### What is needed
Reproduce each line from the records that holds "cookies".

:::

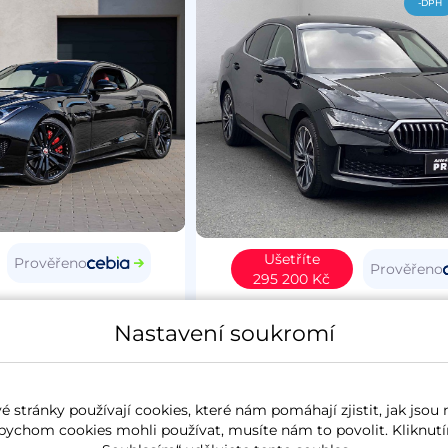
-DPH
Ušetříte
Prověřeno
Prověřeno
295 200 Kč
Type
2015
Škoda Superb IV
20
Nastavení soukromí
4
benzín
37 627 km
L&K
koupeno nové v ČR
2.0 TSi
195 kW
4x4
benzín
6 257 k
 stránky používají cookies, které nám pomáhají zjistit, jak jsou 
panorama
koupeno nové v ČR
zánovn
bychom cookies mohli používat, musíte nám to povolit. Kliknutí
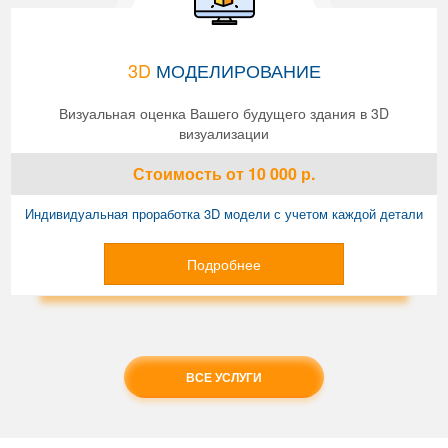
3D
МОДЕЛИРОВАНИЕ
Визуальная оценка Вашего будущего здания в 3D
визуализации
Стоимость
от 10 000
р.
Индивидуальная проработка 3D модели с учетом каждой детали
Подробнее
ВСЕ УСЛУГИ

:::

### Exercise response
 stránky používají cookies, které nám pomáhají zjistit, jak jsou 
bychom cookies mohli používat, musíte nám to povolit. Kliknutí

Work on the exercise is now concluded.